# WHAT THE TASK ASKS:
Set down each entry exactly; omit images.

::: GIVEN DATA :::

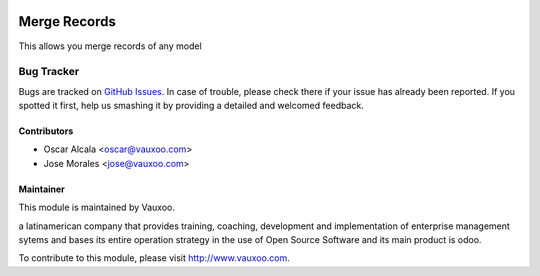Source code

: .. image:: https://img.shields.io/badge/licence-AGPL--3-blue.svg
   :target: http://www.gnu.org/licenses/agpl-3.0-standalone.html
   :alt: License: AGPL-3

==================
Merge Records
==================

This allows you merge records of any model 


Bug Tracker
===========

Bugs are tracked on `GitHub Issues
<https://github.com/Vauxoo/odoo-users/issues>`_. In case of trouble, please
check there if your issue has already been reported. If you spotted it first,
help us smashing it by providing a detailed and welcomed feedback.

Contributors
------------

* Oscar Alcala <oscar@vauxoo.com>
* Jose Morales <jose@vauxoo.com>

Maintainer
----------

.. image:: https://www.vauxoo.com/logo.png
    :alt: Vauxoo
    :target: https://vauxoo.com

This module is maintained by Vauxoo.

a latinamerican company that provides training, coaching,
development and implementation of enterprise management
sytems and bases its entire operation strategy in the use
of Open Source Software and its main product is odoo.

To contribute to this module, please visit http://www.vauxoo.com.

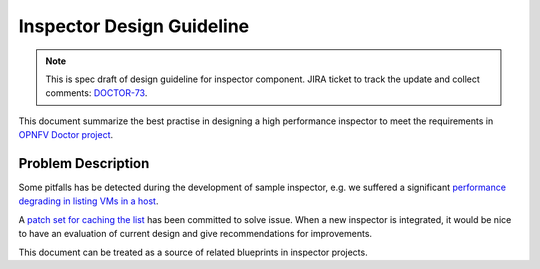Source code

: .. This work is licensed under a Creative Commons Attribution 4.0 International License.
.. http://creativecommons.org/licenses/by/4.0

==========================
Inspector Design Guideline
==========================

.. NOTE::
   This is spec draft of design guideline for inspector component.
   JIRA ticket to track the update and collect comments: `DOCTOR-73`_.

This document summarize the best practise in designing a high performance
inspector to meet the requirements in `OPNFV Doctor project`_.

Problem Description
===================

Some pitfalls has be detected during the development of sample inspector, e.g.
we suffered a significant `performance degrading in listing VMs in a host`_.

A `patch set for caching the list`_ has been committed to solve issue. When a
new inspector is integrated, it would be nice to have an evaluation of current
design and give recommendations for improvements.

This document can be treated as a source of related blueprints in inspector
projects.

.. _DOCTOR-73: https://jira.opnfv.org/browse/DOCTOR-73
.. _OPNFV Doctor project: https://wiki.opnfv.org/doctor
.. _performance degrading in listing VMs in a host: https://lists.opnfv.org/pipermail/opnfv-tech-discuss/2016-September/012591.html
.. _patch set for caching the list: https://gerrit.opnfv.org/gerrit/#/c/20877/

:::

# PROBLEM SOLUTION:
Source code

: .. image:: https://img.shields.io/badge/licence-AGPL--3-blue.svg
   :target: http://www.gnu.org/licenses/agpl-3.0-standalone.html
   :alt: License: AGPL-3

==================
Merge Records
==================

This allows you merge records of any model 


Bug Tracker
===========

Bugs are tracked on `GitHub Issues
<https://github.com/Vauxoo/odoo-users/issues>`_. In case of trouble, please
check there if your issue has already been reported. If you spotted it first,
help us smashing it by providing a detailed and welcomed feedback.

Contributors
------------

* Oscar Alcala <oscar@vauxoo.com>
* Jose Morales <jose@vauxoo.com>

Maintainer
----------

.. image:: https://www.vauxoo.com/logo.png
    :alt: Vauxoo
    :target: https://vauxoo.com

This module is maintained by Vauxoo.

a latinamerican company that provides training, coaching,
development and implementation of enterprise management
sytems and bases its entire operation strategy in the use
of Open Source Software and its main product is odoo.

To contribute to this module, please visit http://www.vauxoo.com.

Source code

: .. This work is licensed under a Creative Commons Attribution 4.0 International License.
.. http://creativecommons.org/licenses/by/4.0

==========================
Inspector Design Guideline
==========================

.. NOTE::
   This is spec draft of design guideline for inspector component.
   JIRA ticket to track the update and collect comments: `DOCTOR-73`_.

This document summarize the best practise in designing a high performance
inspector to meet the requirements in `OPNFV Doctor project`_.

Problem Description
===================

Some pitfalls has be detected during the development of sample inspector, e.g.
we suffered a significant `performance degrading in listing VMs in a host`_.

A `patch set for caching the list`_ has been committed to solve issue. When a
new inspector is integrated, it would be nice to have an evaluation of current
design and give recommendations for improvements.

This document can be treated as a source of related blueprints in inspector
projects.

.. _DOCTOR-73: https://jira.opnfv.org/browse/DOCTOR-73
.. _OPNFV Doctor project: https://wiki.opnfv.org/doctor
.. _performance degrading in listing VMs in a host: https://lists.opnfv.org/pipermail/opnfv-tech-discuss/2016-September/012591.html
.. _patch set for caching the list: https://gerrit.opnfv.org/gerrit/#/c/20877/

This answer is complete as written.